**Deine Aufgabe**
Gib bitte die folgenden Zeilen vollständig wieder und ersetze darin „Derniers billets“ durch „Dernières places“, ohne sonst etwas zu ändern. Lass die Bilder in der Antwort weg.

**Zu prüfende Daten**
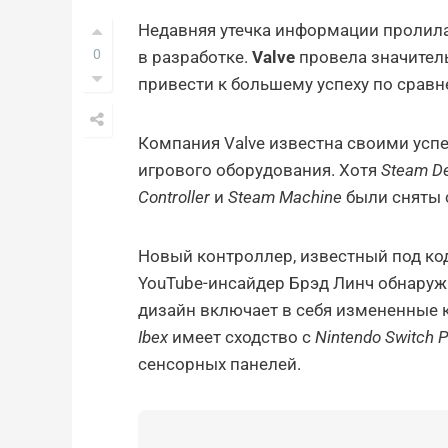
Недавняя утечка информации пролил
0
в разработке.
Valve
провела значитель
привести к большему успеху по срав
Компания Valve известна своими ус
игрового оборудования. Хотя
Steam D
Controller
и
Steam Machine
были сняты с
Новый контроллер, известный под к
YouTube-инсайдер Брэд Линч обнаруж
дизайн включает в себя измененные к
Ibex
имеет сходство с
Nintendo Switch P
сенсорных панелей.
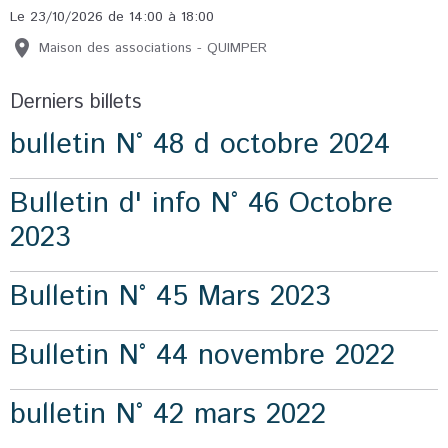
Le 23/10/2026
de 14:00
à 18:00
Maison des associations - QUIMPER
Derniers billets
bulletin N° 48 d octobre 2024
Bulletin d' info N° 46 Octobre
2023
Bulletin N° 45 Mars 2023
Bulletin N° 44 novembre 2022
bulletin N° 42 mars 2022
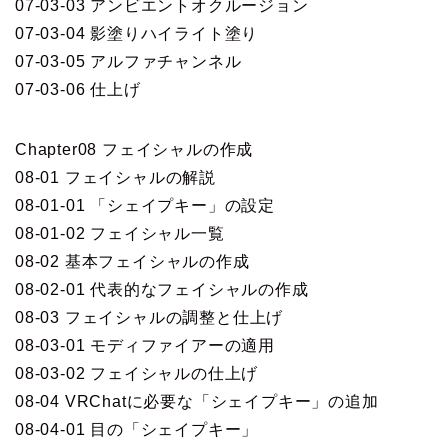
07-03-03 アンビエントオクルージョン
07-03-04 影塗りハイライト塗り
07-03-05 アルファチャンネル
07-03-06 仕上げ
Chapter08 フェイシャルの作成
08-01 フェイシャルの解説
08-01-01 「シェイプキー」の設定
08-01-02 フェイシャル一覧
08-02 基本フェイシャルの作成
08-02-01 代表的なフェイシャルの作成
08-03 フェイシャルの調整と仕上げ
08-03-01 モディファイアーの適用
08-03-02 フェイシャルの仕上げ
08-04 VRChatに必要な「シェイプキー」の追加
08-04-01 目の「シェイプキー」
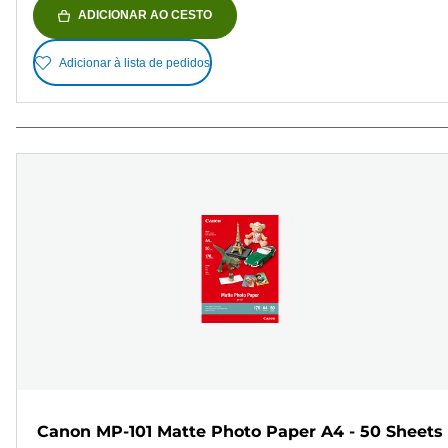
ADICIONAR AO CESTO
Adicionar à lista de pedidos
Canon MP-101 Matte Photo Paper A4 - 50 Sheets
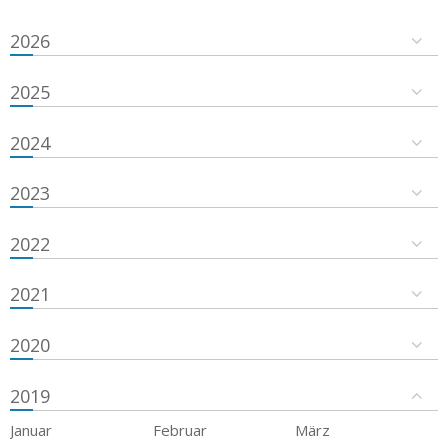
2026
2025
2024
2023
2022
2021
2020
2019
Januar
Februar
März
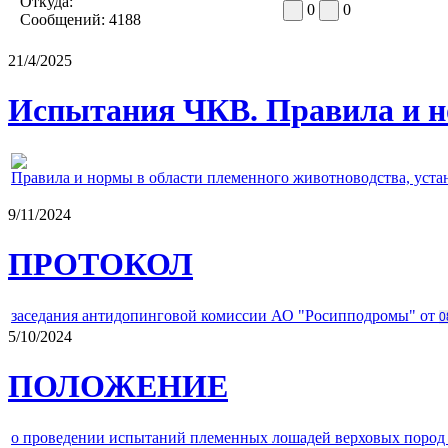
Откуда:
0
0
Сообщений:
4188
21/4/2025
Испытания ЧКВ. Правила и н
Правила и нормы в области племенного животноводства, уст
9/11/2024
ПРОТОКОЛ
заседания антидопинговой комиссии АО "Росипподромы" от
0
5/10/2024
ПОЛОЖЕНИЕ
о проведении испытаний племенных лошадей верховых пород 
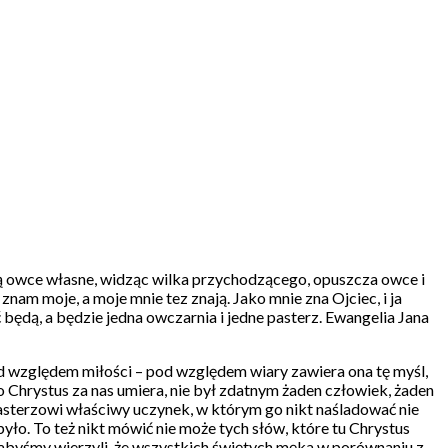
e są owce własne, widząc wilka przychodzącego, opuszcza owce i
 znam moje, a moje mnie tez znają. Jako mnie zna Ojciec, i ja
ć będą, a będzie jedna owczarnia i jedne pasterz. Ewangelia Jana
d względem miłości – pod względem wiary zawiera ona tę myśl,
o Chrystus za nas umiera, nie był zdatnym żaden człowiek, żaden
 pasterzowi właściwy uczynek, w którym go nikt naśladować nie
yło. To też nikt mówić nie może tych słów, które tu Chrystus
, abyśmy wierzyli, że wszystkich świętych męka w porównaniu z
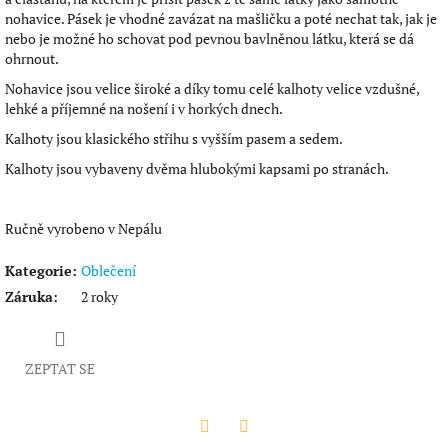
nohavice. Pásek je vhodné zavázat na mašličku a poté nechat tak, jak je
nebo je možné ho schovat pod pevnou bavlněnou látku, která se dá
ohrnout.
Nohavice jsou velice široké a díky tomu celé kalhoty velice vzdušné,
lehké a příjemné na nošení i v horkých dnech.
Kalhoty jsou klasického střihu s vyšším pasem a sedem.
Kalhoty jsou vybaveny dvěma hlubokými kapsami po stranách.
Ručně vyrobeno v Nepálu
Kategorie
:
Oblečení
Záruka
:
2 roky
ZEPTAT SE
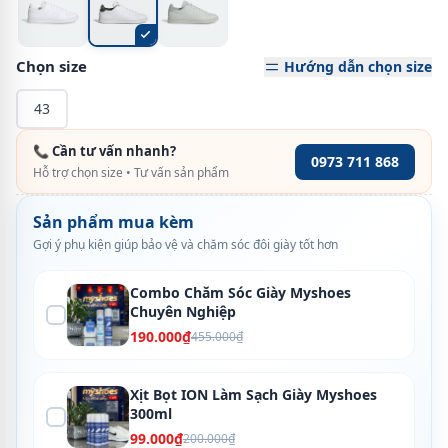
Chọn size
Hướng dẫn chọn size
43
📞 Cần tư vấn nhanh?
0973 711 868
Hỗ trợ chọn size • Tư vấn sản phẩm
Sản phẩm mua kèm
Gợi ý phụ kiện giúp bảo vệ và chăm sóc đôi giày tốt hơn
Combo Chăm Sóc Giày Myshoes
Chuyên Nghiệp
190.000₫
455.000₫
Xịt Bọt ION Làm Sạch Giày Myshoes
300ml
99.000₫
200.000₫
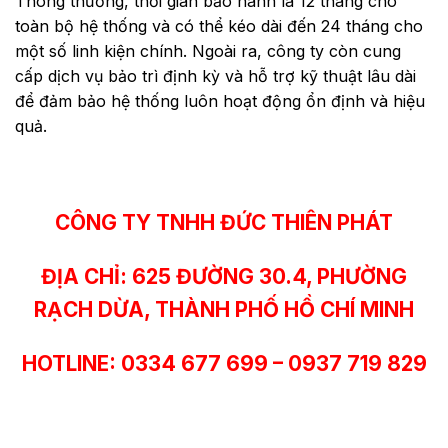
Thông thường, thời gian bảo hành là 12 tháng cho
toàn bộ hệ thống và có thể kéo dài đến 24 tháng cho
một số linh kiện chính. Ngoài ra, công ty còn cung
cấp dịch vụ bảo trì định kỳ và hỗ trợ kỹ thuật lâu dài
để đảm bảo hệ thống luôn hoạt động ổn định và hiệu
quả.
CÔNG TY TNHH ĐỨC THIÊN PHÁT
ĐỊA CHỈ: 625 ĐƯỜNG 30.4, PHƯỜNG
RẠCH DỪA, THÀNH PHỐ HỒ CHÍ MINH
HOTLINE: 0334 677 699 – 0937 719 829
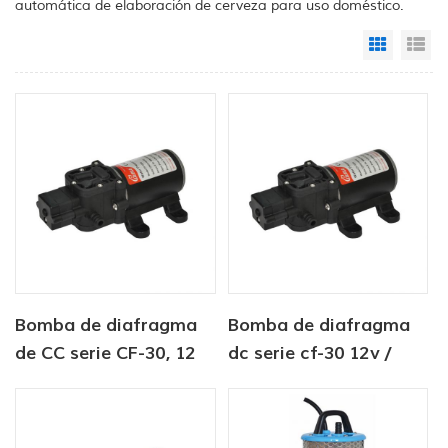
automática de elaboración de cerveza para uso doméstico.
Grid Vi
Li
Bomba de diafragma
Bomba de diafragma
de CC serie CF-30, 12
dc serie cf-30 12v /
V/24 V, 4,5-6,0 LPM,
24v 4.5-6.0lpm bomba
80-100 PSI, para agua
de agua dulce 80-
dulce, marina
100psi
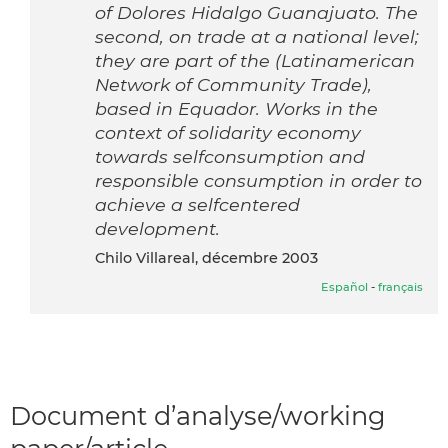
of Dolores Hidalgo Guanajuato. The
second, on trade at a national level;
they are part of the (Latinamerican
Network of Community Trade),
based in Equador. Works in the
context of solidarity economy
towards selfconsumption and
responsible consumption in order to
achieve a selfcentered
development.
Chilo Villareal, décembre 2003
Español
-
français
Document d’analyse/working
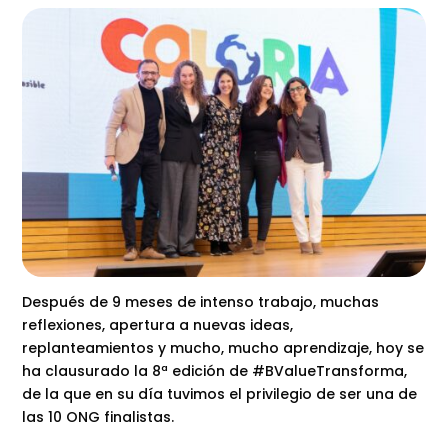
Después de 9 meses de intenso trabajo, muchas
reflexiones, apertura a nuevas ideas,
replanteamientos y mucho, mucho aprendizaje, hoy se
ha clausurado la 8ª edición de #BValueTransforma,
de la que en su día tuvimos el privilegio de ser una de
las 10 ONG finalistas.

**Antwort**
Недавняя утечка информации пролил
0
в разработке.
Valve
провела значитель
привести к большему успеху по срав
Компания Valve известна своими ус
игрового оборудования. Хотя
Steam D
Controller
и
Steam Machine
были сняты с
Новый контроллер, известный под к
YouTube-инсайдер Брэд Линч обнаруж
дизайн включает в себя измененные к
Ibex
имеет сходство с
Nintendo Switch P
сенсорных панелей.
Le 23/10/2026
de 14:00
à 18:00
Maison des associations - QUIMPER
Dernières places
bulletin N° 48 d octobre 2024
Bulletin d' info N° 46 Octobre
2023
Bulletin N° 45 Mars 2023
Bulletin N° 44 novembre 2022
bulletin N° 42 mars 2022
07-03-03 アンビエントオクルージョン
07-03-04 影塗りハイライト塗り
07-03-05 アルファチャンネル
07-03-06 仕上げ
Chapter08 フェイシャルの作成
08-01 フェイシャルの解説
08-01-01 「シェイプキー」の設定
08-01-02 フェイシャル一覧
08-02 基本フェイシャルの作成
08-02-01 代表的なフェイシャルの作成
08-03 フェイシャルの調整と仕上げ
08-03-01 モディファイアーの適用
08-03-02 フェイシャルの仕上げ
08-04 VRChatに必要な「シェイプキー」の追加
08-04-01 目の「シェイプキー」
ADICIONAR AO CESTO
Adicionar à lista de pedidos
Canon MP-101 Matte Photo Paper A4 - 50 Sheets
2026
2025
2024
2023
2022
2021
2020
2019
Januar
Februar
März
Откуда:
0
0
Сообщений:
4188
21/4/2025
Испытания ЧКВ. Правила и н
Правила и нормы в области племенного животноводства, уст
9/11/2024
ПРОТОКОЛ
заседания антидопинговой комиссии АО "Росипподромы" от
0
5/10/2024
ПОЛОЖЕНИЕ
о проведении испытаний племенных лошадей верховых пород 
e są owce własne, widząc wilka przychodzącego, opuszcza owce i
 znam moje, a moje mnie tez znają. Jako mnie zna Ojciec, i ja
ć będą, a będzie jedna owczarnia i jedne pasterz. Ewangelia Jana
d względem miłości – pod względem wiary zawiera ona tę myśl,
o Chrystus za nas umiera, nie był zdatnym żaden człowiek, żaden
 pasterzowi właściwy uczynek, w którym go nikt naśladować nie
yło. To też nikt mówić nie może tych słów, które tu Chrystus
, abyśmy wierzyli, że wszystkich świętych męka w porównaniu z
nohavice. Pásek je vhodné zavázat na mašličku a poté nechat tak, jak je
nebo je možné ho schovat pod pevnou bavlněnou látku, která se dá
ohrnout.
Nohavice jsou velice široké a díky tomu celé kalhoty velice vzdušné,
lehké a příjemné na nošení i v horkých dnech.
Kalhoty jsou klasického střihu s vyšším pasem a sedem.
Kalhoty jsou vybaveny dvěma hlubokými kapsami po stranách.
Ručně vyrobeno v Nepálu
Kategorie
:
Oblečení
Záruka
:
2 roky
ZEPTAT SE
Chọn size
Hướng dẫn chọn size
43
📞 Cần tư vấn nhanh?
0973 711 868
Hỗ trợ chọn size • Tư vấn sản phẩm
Sản phẩm mua kèm
Gợi ý phụ kiện giúp bảo vệ và chăm sóc đôi giày tốt hơn
Combo Chăm Sóc Giày Myshoes
Chuyên Nghiệp
190.000₫
455.000₫
Xịt Bọt ION Làm Sạch Giày Myshoes
300ml
99.000₫
200.000₫
Thông thường, thời gian bảo hành là 12 tháng cho
toàn bộ hệ thống và có thể kéo dài đến 24 tháng cho
một số linh kiện chính. Ngoài ra, công ty còn cung
cấp dịch vụ bảo trì định kỳ và hỗ trợ kỹ thuật lâu dài
để đảm bảo hệ thống luôn hoạt động ổn định và hiệu
quả.
CÔNG TY TNHH ĐỨC THIÊN PHÁT
ĐỊA CHỈ: 625 ĐƯỜNG 30.4, PHƯỜNG
RẠCH DỪA, THÀNH PHỐ HỒ CHÍ MINH
HOTLINE: 0334 677 699 – 0937 719 829
automática de elaboración de cerveza para uso doméstico.
Grid Vi
Li
Bomba de diafragma
Bomba de diafragma
de CC serie CF-30, 12
dc serie cf-30 12v /
V/24 V, 4,5-6,0 LPM,
24v 4.5-6.0lpm bomba
80-100 PSI, para agua
de agua dulce 80-
dulce, marina
100psi
of Dolores Hidalgo Guanajuato. The
second, on trade at a national level;
they are part of the (Latinamerican
Network of Community Trade),
based in Equador. Works in the
context of solidarity economy
towards selfconsumption and
responsible consumption in order to
achieve a selfcentered
development.
Chilo Villareal, décembre 2003
Español
-
français
Document d’analyse/working
Después de 9 meses de intenso trabajo, muchas
reflexiones, apertura a nuevas ideas,
replanteamientos y mucho, mucho aprendizaje, hoy se
ha clausurado la 8ª edición de #BValueTransforma,
de la que en su día tuvimos el privilegio de ser una de
las 10 ONG finalistas.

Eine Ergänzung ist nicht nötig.